Пронька внимательно глядел на него при свете спички, а лицо его было веселое и извиняющееся.
– Слушай, вот толчок мозгам!.. Одиннадцать гармоний мы насбирали, баян в том числе. Да еще Зудин из Шуши двухрядку притащил, а игрока нету… может, сыграешь, на двенадцатой, а? Мы бы завтра отслужили им коллективную литию, а?
Отвалившись к стенке, Виссарион беззвучно хохотал над этим сконфуженным предком завтрашнего племени; в смехе его и заключалась разрядка всех опасений, скопившихся за день. Спичка потухла нехотя…
V
Пастух проспал; в пятом часу, выпуская коня в стадо, Катя невольно задержалась на улице. День начинался тонко и розово, как девичий сон, нарисованный к тому же на прянике.

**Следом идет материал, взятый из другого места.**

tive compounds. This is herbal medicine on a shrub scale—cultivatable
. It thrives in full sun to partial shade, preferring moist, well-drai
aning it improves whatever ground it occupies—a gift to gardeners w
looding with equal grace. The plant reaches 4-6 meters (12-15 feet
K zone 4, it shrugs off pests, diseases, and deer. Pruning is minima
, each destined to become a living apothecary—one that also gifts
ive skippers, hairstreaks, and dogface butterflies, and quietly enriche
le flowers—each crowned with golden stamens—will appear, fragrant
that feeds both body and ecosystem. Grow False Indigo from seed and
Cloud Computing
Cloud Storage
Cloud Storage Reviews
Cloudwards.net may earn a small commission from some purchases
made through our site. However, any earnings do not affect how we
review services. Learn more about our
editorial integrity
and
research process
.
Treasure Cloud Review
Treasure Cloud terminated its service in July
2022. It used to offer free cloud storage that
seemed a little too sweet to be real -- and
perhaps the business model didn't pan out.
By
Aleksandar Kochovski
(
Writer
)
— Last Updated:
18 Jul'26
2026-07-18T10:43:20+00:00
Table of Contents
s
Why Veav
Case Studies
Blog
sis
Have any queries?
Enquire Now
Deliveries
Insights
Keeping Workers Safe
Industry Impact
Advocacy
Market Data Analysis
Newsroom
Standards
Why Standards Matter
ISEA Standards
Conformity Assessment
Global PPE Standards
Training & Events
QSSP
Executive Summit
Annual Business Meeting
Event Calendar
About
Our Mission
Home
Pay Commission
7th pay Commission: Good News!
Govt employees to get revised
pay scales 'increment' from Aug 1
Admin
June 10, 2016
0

Среди лепесткового цвета облаков начиналось полудремотное волненье. Час спустя налетела с запада заблудившаяся бурька, но проливень не состоялся, и – еще не отгремели ее раскаты – в скиту забили к утрене. Тотчас же заметное движение наступило на реке. В лодках, пестротно разряженных березкой, цветными шалями и просто вышитыми полотенцами, волость изовсюду поплыла к скиту. Слышен был лишь плеск коротких весел да отточенный насекомый гуд; если бы не беспокойный стук сотьстроевской силовой, праздник не отличался бы от прежних.

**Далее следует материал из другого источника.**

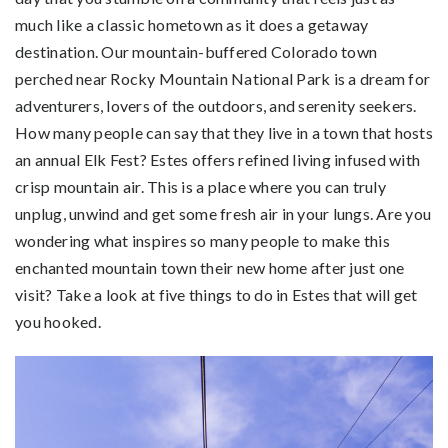
much like a classic hometown as it does a getaway
destination. Our mountain-buffered Colorado town
perched near Rocky Mountain National Park is a dream for
adventurers, lovers of the outdoors, and serenity seekers.
How many people can say that they live in a town that hosts
an annual Elk Fest? Estes offers refined living infused with
crisp mountain air. This is a place where you can truly
unplug, unwind and get some fresh air in your lungs. Are you
wondering what inspires so many people to make this
enchanted mountain town their new home after just one
visit? Take a look at five things to do in Estes that will get
you hooked.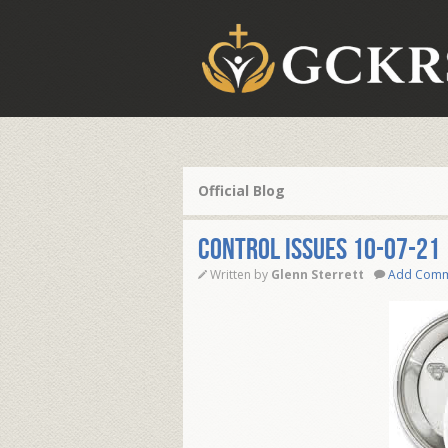
Official Blog
CONTROL ISSUES 10-07-21
Written by
Glenn Sterrett
Add Com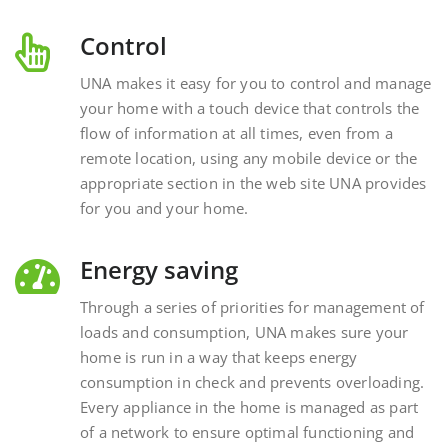
Control
UNA makes it easy for you to control and manage
your home with a touch device that controls the
flow of information at all times, even from a
remote location, using any mobile device or the
appropriate section in the web site UNA provides
for you and your home.
Energy saving
Through a series of priorities for management of
loads and consumption, UNA makes sure your
home is run in a way that keeps energy
consumption in check and prevents overloading.
Every appliance in the home is managed as part
of a network to ensure optimal functioning and
energy savings.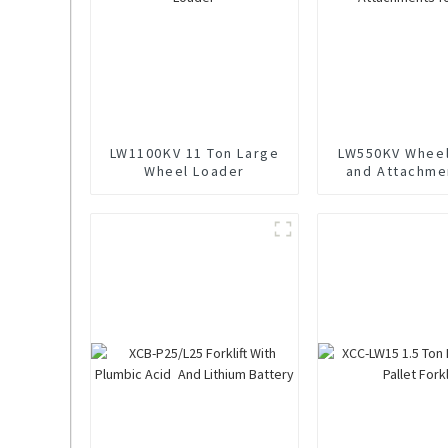
LW1100KV 11 Ton Large
LW550KV Wheel
Wheel Loader
and Attachme
Sale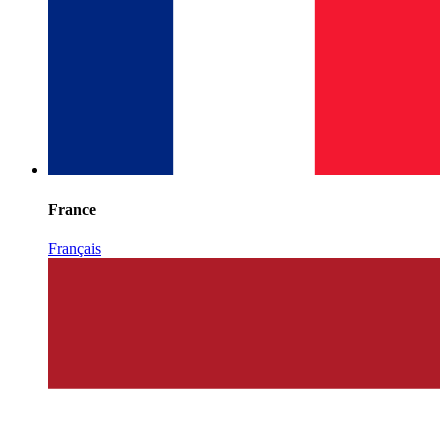
France
Français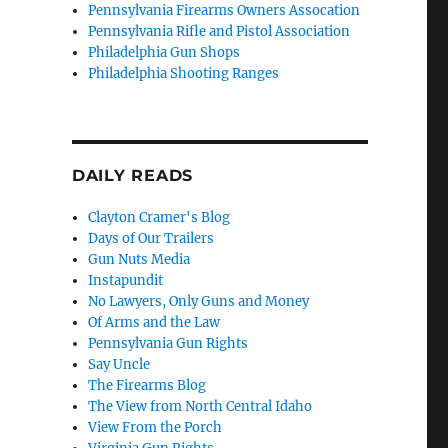
Pennsylvania Firearms Owners Assocation
Pennsylvania Rifle and Pistol Association
Philadelphia Gun Shops
Philadelphia Shooting Ranges
DAILY READS
Clayton Cramer's Blog
Days of Our Trailers
Gun Nuts Media
Instapundit
No Lawyers, Only Guns and Money
Of Arms and the Law
Pennsylvania Gun Rights
Say Uncle
The Firearms Blog
The View from North Central Idaho
View From the Porch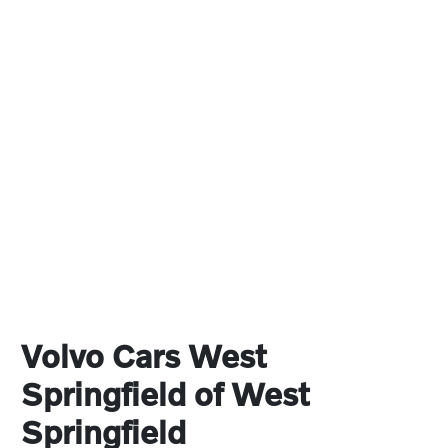
Volvo Cars West
Springfield of West
Springfield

Встречаясь, сталкиваясь кормой, мужики сурово кланялись, и никто не засорял обычной руганью целомудренной тишины утра:
– Мир доро́гой!
– Спасену быть…
Служил Ксенофонт, ведя службу по старому афонскому уставу, и уже с половины обедни, ошалев от духоты, богомольцы стали выходить наружу. Праздник не удавался; на клиросе вместо молодых пели старики, и дребезжащие их голоса раздирали благоговейные уши прихожан. Кстати, посреди службы с Азой случился обморок и, пока выносили этот незрячий, жалобный мешок, кто-то уронил в суматохе большой деревянный подсвечник, полный горящего воску. Сотинцы беспорядочно хлынули вон, а когда потушили, большинство до самого начала крестного хода оставалось на дворе.

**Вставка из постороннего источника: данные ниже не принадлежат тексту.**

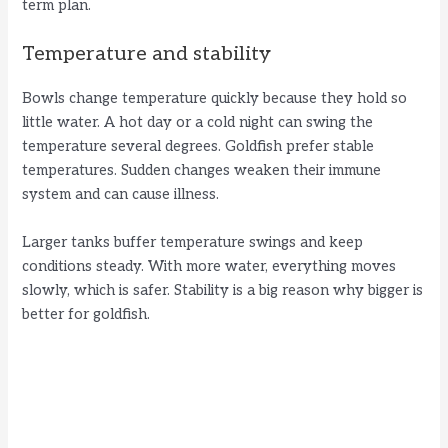
term plan.
Temperature and stability
Bowls change temperature quickly because they hold so
little water. A hot day or a cold night can swing the
temperature several degrees. Goldfish prefer stable
temperatures. Sudden changes weaken their immune
system and can cause illness.
Larger tanks buffer temperature swings and keep
conditions steady. With more water, everything moves
slowly, which is safer. Stability is a big reason why bigger is
better for goldfish.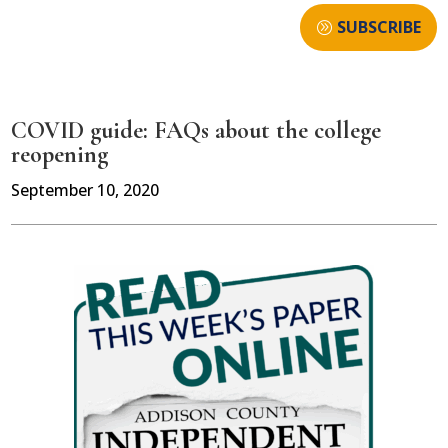
SUBSCRIBE
COVID guide: FAQs about the college
reopening
September 10, 2020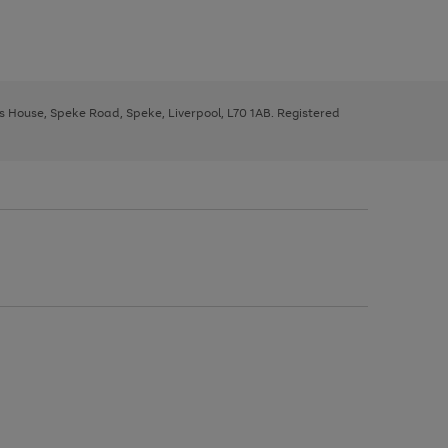
ys House, Speke Road, Speke, Liverpool, L70 1AB. Registered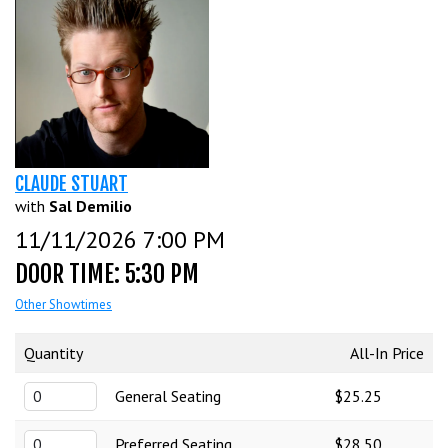
CALENDAR
EVENTS
INFO
CLAUDE STUART
with
Sal Demilio
11/11/2026 7:00 PM
FAQ
MENU
DOOR TIME: 5:30 PM
INSIDERS CLUB
Other Showtimes
TALENT
Quantity
All-In Price
GROUPS
OPEN MIC
GIFT CERTS/MERCH
General Seating
$25.25
Preferred Seating
$28.50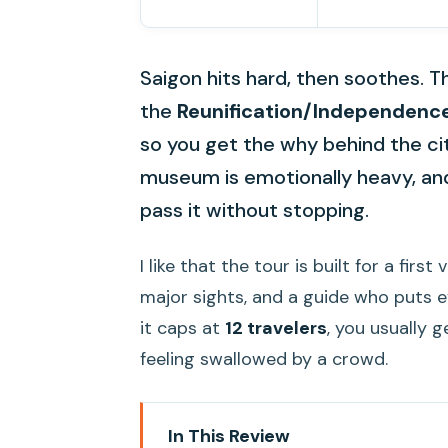
Saigon hits hard, then soothes. T
the
Reunification/Independenc
so you get the why behind the city
museum is emotionally heavy, and
pass it without stopping.
I like that the tour is built for a firs
major sights, and a guide who puts e
it caps at
12 travelers
, you usually 
feeling swallowed by a crowd.
In This Review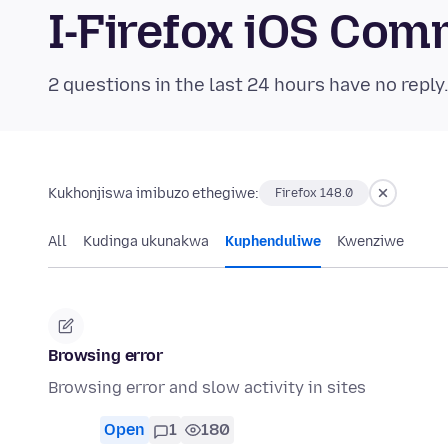
I-Firefox iOS Co
2 questions in the last 24 hours have no reply
Kukhonjiswa imibuzo ethegiwe:
Firefox 148.0
All
Kudinga ukunakwa
Kuphenduliwe
Kwenziwe
Browsing error
Browsing error and slow activity in sites
Open
1
180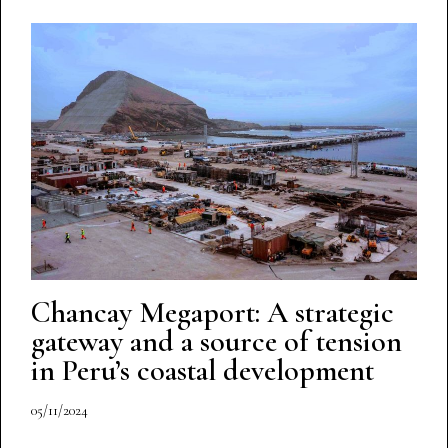
Chancay Megaport: A strategic
gateway and a source of tension
in Peru’s coastal development
05/11/2024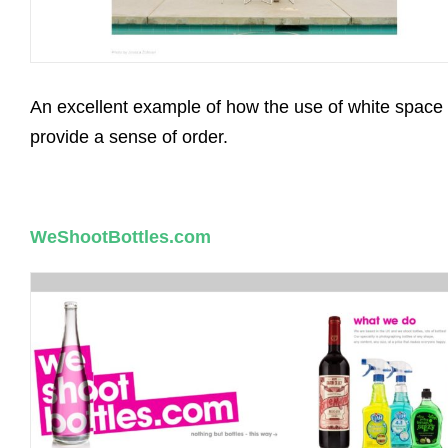
An excellent example of how the use of white space
provide a sense of order.
WeShootBottles.com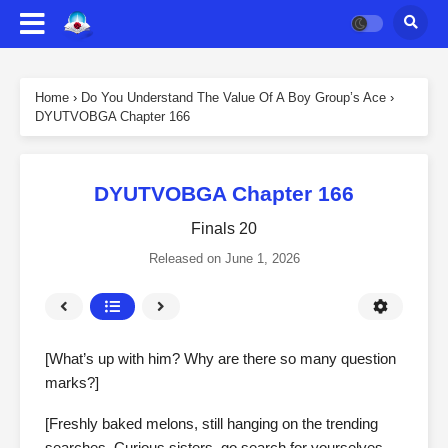
Home
›
Do You Understand The Value Of A Boy Group’s Ace
›
DYUTVOBGA Chapter 166
DYUTVOBGA Chapter 166
Finals 20
Released on
June 1, 2026
[What’s up with him? Why are there so many question
marks?]
[Freshly baked melons, still hanging on the trending
searches. Curious sisters, go search for yourselves.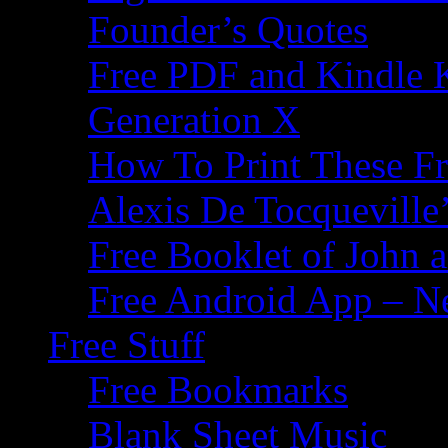
Founder’s Quotes
Free PDF and Kindle 
Generation X
How To Print These F
Alexis De Tocqueville’
Free Booklet of John
Free Android App – N
Free Stuff
Free Bookmarks
Blank Sheet Music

Ударяемое железным шкворнем б и л о кричало над рекой, когда процессия двинулась вниз, на берег. Впереди вприпрыжку поспешали девицы, которые на выданье, разодетые в последние достатки, в коротких платьях и с букетами, а за ними, шепчась и подрагивая, развалисто спускались парни; из петлиц у каждого торчала тоже цветная травка. Кое-кто из них успел раздобыться вином, и оттого, что от века крупность праздника на Соти измерялась количеством зарезанных, следовало ждать случайностей на исходе суток. На некотором расстоянии от них гуськом подвигался самый крестный ход. Кругленькая, плотненькая тетя Фиша из Ильюшенска дико и торжественно несла в вытянутых руках знаменитый крест из рыбьих зубов; выловленный какими-то поморами со дна моря, он почитался очень действенным средством против засухи. Вбитые в темное, окостеневшее от употребленья дерево, зубы затейно блестели, и, глядя на них, все простодушно забывали шинкарье Фишино ремесло. Следом шествовал припомаженный Гарася Селивакин, заметно оконфуженный: нести ему доверили икону в с п о м о ж е н и е в о р о д а х , написанную дотошным живописцем во многих и обстоятельных подробностях. Затем четверо – и Красильников с Мокроносовым, столпы сотинской знати, потные и красные, шли в первой паре – несли на дощатом щите огромное изображение Николы, рубленное искусным топором и тем уже одним примечательное, что в старые годы нарочно приезжал обследовать его какой-то известный академик. Саженная статуя, сплошь увешанная лентами и крестиками, которые звенели подобно бубенчикам, опасно колыхалась над головами, и, когда процессия достигла спуска, задняя пара присела на согнутых коленях, чтоб не опрокинуть Николу в Соть. Шествие заключали всякие второстепенные святыни местного и доброхотного происхождения – хоругви, овальные образа и та церковная утварь, какая потребна при водосвятном обряде. Толпа нестройно урчала молитву.